New Delhi: Doctors at AIIMS organised a meeting on Saturday to deliberate on the issue of caste discrimination in institutions of higher education. The meeting was triggered by the death of Payal Tadvi, an oppressed caste Muslim doctor in Mumbai, who died by suicide on May 22.

Tadvi complained of caste harassment for months to her family, and complaints were also sent to the administration of the hospital where she was doing her residency. However, the harassment by three upper caste women at this hospital allegedly continued until Tadvi’s death.

AIIMS had itself been the site of a major anti-quota agitation in 2006, when the UPA government was planning to increase seats that are reserved in medical colleges. A report later found that caste discrimination was widely prevalent in the institute.

The meeting on Saturday was attended by faculty, resident doctors, nurses and other employees as well as students and teachers from other universities.

The panel which addressed the gathering about caste discrimination was an all-male panel comprised of Professor L.R. Murmu from AIIMS, and other professors from Hindu College, Jawaharlal Nehru University and the University of Delhi.

The panel said Tadvi’s death should be seen in the context of the massive majority received by the BJP in the recent elections, and the rise of extreme right-wing groups and ideas. “These forces epitomise the most reactionary position on the questions of discrimination based on caste, gender and religion,” says a press release about the event.

Also read: College Confirms Payal Tadvi Was Subjected to ‘Extreme Harassment’

Professor Ratan Lal from the Hindu College said he too faced caste discrimination, adding that there should be a “persistent struggle against the whole system which excels in discriminating against students, teachers and other people belonging to reserved categories in order to sustain the monopoly of the upper castes in various institutions of higher learning.”

Several people in the audience also spoke about their own experiences of caste-based harassment.
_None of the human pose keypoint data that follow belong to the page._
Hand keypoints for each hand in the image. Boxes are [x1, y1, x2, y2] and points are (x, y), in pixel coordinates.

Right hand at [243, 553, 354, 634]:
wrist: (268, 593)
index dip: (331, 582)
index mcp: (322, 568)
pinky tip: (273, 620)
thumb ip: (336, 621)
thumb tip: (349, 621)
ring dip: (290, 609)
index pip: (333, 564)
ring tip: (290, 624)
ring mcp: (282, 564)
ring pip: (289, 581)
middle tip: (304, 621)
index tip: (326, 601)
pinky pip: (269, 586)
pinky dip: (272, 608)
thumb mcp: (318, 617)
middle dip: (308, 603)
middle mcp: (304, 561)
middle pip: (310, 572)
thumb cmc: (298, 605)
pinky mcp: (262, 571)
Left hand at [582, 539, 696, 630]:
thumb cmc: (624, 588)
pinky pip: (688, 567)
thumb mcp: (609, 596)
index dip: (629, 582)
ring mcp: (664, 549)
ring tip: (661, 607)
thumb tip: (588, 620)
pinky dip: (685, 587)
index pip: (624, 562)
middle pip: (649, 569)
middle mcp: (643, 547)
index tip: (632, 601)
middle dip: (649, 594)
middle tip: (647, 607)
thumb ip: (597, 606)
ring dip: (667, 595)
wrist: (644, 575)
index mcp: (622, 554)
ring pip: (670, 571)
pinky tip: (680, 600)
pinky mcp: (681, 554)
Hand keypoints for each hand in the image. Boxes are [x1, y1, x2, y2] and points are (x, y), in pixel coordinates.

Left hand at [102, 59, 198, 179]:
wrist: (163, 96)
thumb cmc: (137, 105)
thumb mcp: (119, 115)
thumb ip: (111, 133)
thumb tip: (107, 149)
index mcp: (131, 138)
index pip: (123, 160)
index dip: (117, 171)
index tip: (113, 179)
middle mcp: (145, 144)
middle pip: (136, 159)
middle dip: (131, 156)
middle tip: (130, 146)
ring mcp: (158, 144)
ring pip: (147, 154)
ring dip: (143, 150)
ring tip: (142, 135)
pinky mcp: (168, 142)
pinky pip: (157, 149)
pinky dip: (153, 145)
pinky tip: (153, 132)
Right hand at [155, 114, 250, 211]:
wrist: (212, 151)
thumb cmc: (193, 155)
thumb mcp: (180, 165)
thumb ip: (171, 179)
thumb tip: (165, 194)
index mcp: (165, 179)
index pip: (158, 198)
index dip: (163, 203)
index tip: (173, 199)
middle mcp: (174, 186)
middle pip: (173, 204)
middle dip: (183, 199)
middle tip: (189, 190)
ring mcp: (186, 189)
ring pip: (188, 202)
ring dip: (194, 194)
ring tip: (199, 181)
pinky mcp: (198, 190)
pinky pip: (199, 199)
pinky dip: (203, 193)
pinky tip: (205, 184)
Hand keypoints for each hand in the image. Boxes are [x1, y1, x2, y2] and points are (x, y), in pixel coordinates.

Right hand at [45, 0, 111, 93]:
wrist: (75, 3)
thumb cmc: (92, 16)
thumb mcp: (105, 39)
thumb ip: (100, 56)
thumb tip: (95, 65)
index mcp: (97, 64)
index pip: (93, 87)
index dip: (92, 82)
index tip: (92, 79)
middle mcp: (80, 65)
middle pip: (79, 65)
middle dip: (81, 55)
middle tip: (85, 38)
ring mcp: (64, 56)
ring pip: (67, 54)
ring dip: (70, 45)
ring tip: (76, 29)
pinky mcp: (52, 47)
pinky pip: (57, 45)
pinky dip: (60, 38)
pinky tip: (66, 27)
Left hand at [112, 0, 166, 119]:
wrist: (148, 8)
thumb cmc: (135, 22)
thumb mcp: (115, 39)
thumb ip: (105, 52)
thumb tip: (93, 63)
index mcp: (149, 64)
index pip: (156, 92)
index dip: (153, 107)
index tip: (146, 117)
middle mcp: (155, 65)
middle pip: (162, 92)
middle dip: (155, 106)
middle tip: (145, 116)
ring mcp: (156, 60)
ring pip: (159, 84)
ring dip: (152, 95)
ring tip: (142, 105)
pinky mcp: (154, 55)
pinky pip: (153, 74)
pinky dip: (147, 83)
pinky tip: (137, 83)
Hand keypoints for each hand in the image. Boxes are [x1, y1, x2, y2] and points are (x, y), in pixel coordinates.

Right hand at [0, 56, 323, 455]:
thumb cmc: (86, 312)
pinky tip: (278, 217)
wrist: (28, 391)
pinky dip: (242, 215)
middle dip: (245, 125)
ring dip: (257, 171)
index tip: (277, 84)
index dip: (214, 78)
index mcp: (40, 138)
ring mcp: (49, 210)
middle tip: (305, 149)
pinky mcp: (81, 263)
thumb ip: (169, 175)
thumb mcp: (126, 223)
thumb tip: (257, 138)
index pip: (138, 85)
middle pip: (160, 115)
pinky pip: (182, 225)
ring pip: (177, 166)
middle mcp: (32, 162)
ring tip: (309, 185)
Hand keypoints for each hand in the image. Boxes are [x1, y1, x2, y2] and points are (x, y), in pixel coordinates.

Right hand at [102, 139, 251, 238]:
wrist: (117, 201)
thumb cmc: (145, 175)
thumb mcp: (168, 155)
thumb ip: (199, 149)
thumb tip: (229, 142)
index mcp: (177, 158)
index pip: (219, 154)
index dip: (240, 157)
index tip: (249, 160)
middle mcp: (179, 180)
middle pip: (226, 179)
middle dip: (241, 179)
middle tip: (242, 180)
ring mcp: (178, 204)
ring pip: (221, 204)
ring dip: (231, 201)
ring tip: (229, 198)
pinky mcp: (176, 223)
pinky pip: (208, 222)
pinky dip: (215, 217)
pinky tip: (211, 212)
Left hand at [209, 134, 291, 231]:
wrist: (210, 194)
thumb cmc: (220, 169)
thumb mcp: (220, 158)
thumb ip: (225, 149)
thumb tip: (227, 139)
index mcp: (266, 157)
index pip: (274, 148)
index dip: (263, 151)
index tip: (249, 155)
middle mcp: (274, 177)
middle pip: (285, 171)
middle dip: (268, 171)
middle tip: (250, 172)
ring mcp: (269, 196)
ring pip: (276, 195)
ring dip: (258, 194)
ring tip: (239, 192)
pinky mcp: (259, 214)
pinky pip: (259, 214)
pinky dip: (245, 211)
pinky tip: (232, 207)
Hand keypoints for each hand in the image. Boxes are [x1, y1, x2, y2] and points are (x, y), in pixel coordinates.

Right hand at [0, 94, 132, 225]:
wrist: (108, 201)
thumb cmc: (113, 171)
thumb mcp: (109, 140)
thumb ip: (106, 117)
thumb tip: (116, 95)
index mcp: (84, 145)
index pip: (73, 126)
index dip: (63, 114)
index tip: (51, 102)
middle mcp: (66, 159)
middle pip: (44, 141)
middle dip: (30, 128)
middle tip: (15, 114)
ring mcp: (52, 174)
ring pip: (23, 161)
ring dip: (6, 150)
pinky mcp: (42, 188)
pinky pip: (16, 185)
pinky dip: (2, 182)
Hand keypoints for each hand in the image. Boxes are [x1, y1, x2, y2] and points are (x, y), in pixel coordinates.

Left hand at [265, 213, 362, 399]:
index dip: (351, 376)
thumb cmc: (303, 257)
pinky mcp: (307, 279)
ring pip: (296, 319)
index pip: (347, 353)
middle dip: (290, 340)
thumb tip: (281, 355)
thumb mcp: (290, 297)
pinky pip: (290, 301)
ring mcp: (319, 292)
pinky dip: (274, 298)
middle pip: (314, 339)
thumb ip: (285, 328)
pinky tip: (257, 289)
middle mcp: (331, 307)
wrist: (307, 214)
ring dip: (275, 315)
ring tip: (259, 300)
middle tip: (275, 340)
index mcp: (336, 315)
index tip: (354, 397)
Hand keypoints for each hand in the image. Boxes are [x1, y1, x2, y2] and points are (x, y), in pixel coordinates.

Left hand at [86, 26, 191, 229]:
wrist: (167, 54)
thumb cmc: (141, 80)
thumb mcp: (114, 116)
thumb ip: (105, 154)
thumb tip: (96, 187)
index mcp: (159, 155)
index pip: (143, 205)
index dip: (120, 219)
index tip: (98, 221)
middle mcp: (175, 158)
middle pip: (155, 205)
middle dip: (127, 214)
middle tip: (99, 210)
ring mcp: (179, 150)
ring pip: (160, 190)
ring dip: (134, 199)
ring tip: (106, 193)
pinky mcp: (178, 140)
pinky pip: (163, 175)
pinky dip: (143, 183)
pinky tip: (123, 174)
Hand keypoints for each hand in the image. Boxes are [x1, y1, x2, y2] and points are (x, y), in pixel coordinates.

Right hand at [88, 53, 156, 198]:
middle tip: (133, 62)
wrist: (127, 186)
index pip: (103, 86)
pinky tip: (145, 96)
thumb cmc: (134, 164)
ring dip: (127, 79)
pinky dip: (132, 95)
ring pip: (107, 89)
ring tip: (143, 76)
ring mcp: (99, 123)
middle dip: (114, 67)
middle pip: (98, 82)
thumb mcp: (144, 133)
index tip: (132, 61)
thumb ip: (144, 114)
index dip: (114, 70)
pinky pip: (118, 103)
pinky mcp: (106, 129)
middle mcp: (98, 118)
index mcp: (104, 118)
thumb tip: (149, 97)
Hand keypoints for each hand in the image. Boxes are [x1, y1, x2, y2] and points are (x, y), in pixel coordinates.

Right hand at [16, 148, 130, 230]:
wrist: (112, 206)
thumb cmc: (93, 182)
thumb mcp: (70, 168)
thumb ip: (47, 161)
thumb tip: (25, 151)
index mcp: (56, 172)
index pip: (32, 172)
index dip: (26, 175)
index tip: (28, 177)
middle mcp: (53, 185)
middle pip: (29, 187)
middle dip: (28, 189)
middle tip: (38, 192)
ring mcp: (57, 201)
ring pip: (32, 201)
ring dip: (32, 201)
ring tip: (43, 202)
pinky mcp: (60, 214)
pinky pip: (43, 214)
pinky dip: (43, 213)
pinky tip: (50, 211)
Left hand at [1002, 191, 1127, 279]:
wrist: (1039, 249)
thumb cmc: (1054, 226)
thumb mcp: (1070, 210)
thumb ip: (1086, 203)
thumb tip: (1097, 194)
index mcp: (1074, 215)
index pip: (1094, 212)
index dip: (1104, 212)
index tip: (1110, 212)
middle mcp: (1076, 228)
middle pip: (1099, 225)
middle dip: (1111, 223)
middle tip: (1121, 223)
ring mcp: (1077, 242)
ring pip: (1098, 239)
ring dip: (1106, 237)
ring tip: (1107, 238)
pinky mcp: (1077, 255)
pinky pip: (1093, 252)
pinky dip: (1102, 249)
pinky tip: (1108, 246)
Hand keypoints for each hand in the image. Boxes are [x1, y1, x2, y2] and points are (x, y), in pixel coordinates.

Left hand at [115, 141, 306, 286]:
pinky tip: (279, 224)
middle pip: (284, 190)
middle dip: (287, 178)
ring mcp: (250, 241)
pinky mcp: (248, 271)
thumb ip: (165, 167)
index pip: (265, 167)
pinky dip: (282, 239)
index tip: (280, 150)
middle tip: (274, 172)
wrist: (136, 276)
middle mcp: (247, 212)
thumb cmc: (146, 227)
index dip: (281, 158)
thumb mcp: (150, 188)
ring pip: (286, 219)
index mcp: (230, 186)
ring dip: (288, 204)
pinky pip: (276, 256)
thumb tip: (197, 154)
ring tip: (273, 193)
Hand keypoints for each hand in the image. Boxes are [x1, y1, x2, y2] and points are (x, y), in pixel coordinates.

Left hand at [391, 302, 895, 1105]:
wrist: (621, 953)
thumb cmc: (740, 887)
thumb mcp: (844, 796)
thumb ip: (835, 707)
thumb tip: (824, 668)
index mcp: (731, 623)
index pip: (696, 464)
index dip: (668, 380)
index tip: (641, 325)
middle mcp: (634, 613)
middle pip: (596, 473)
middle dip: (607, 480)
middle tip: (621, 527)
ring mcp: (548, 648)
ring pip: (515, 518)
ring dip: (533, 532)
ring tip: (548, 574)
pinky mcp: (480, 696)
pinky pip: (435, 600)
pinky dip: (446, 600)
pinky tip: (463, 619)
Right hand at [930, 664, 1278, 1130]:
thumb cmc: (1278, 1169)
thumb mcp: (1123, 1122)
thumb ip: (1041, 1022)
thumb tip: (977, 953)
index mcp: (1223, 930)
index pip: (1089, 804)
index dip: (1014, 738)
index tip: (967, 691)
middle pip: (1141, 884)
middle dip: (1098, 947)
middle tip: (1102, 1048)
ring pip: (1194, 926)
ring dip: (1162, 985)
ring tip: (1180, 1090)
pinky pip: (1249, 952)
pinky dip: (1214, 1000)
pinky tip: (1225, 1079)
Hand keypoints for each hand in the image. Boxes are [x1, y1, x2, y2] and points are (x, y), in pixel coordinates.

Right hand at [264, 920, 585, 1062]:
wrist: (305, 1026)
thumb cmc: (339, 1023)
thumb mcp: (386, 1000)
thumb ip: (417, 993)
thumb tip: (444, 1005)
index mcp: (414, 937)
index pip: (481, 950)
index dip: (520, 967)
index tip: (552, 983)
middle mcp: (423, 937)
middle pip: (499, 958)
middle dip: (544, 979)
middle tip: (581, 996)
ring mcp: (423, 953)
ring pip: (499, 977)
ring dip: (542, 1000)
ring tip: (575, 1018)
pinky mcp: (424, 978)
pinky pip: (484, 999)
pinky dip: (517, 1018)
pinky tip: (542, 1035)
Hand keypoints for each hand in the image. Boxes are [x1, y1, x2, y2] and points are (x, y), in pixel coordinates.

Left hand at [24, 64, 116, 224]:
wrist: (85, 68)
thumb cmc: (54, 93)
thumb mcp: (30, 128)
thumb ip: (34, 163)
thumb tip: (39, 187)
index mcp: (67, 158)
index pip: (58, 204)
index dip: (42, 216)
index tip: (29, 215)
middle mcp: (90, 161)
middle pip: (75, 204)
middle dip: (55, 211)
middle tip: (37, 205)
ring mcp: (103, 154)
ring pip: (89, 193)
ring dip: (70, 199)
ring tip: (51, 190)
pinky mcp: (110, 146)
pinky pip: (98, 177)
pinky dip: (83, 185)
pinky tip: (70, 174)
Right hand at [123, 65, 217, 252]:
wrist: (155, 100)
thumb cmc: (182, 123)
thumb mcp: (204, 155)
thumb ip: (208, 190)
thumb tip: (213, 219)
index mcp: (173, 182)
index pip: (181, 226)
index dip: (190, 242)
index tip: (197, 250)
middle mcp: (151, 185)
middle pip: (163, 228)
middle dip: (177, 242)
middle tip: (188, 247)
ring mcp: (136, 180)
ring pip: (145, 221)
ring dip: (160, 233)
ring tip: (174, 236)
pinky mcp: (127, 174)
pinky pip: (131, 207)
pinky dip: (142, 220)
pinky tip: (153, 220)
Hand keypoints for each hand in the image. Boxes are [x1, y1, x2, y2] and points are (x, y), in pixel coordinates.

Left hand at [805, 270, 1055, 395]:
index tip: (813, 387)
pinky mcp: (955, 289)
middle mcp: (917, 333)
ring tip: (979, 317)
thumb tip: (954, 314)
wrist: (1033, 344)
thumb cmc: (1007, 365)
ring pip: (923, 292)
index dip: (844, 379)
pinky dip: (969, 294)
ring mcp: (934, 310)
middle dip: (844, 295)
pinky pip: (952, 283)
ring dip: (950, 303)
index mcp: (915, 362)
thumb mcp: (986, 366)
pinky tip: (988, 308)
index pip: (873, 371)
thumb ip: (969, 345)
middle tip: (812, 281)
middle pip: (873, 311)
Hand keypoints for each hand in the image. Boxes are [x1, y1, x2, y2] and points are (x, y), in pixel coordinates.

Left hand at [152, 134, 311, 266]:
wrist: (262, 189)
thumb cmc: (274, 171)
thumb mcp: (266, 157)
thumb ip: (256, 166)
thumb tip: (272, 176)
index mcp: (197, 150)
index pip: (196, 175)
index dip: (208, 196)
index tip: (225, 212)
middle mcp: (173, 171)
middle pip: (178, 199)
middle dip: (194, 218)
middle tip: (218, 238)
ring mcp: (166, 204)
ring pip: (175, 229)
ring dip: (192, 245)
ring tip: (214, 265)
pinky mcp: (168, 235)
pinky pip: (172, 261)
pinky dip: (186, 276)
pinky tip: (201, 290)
“Greater democratisation of the society by annihilating caste, gender and religious discrimination is a necessary condition to be able to build united struggles against anti-people policies that are being unleashed with renewed vigour on economic, educational and cultural fronts,” says the press release about the event.

Tadvi’s death on May 22 has triggered a series of protests around the country. Police action has also been swift, with the arrest of the three doctors who allegedly harassed Tadvi.

The Wire reported this week, that doctors from India’s top doctor’s trade union, the Indian Medical Association (IMA), seem unconvinced about the enduring prevalence of caste-based harassment and discrimination in India. “There is no caste discrimination in Indian medical field,” Dr Shantanu Sen, the current president of the IMA, told The Wire.

The IMA’s doctors chose to instead explain away testimonies of caste harassment as generic “ragging” issues, unrelated to caste or other marginalised identities.